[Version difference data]
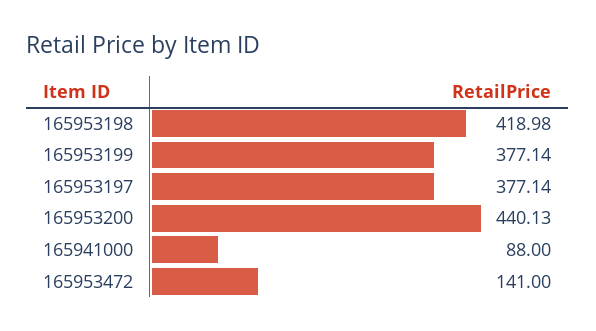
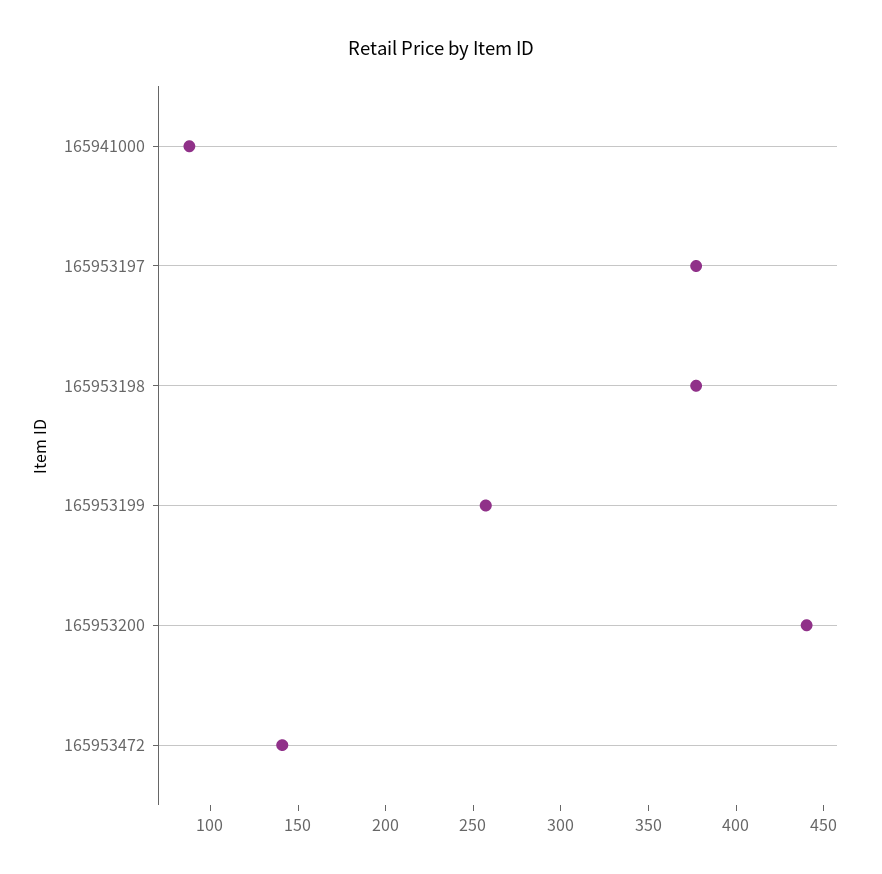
  {
-   "165953198": 418.98,
+   "165953198": 380,
-   "165953199": 377.14,
+   "165953199": 260,
    "165953197": 377.14,
    "165953200": 440.13,
    "165941000": 88,
    "165953472": 141
  }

## Exercise instructions
Write the entries above out again exactly, omitting each image.

## Task response
  {
-   "165953198": 418.98,
+   "165953198": 380,
-   "165953199": 377.14,
+   "165953199": 260,
    "165953197": 377.14,
    "165953200": 440.13,
    "165941000": 88,
    "165953472": 141
  }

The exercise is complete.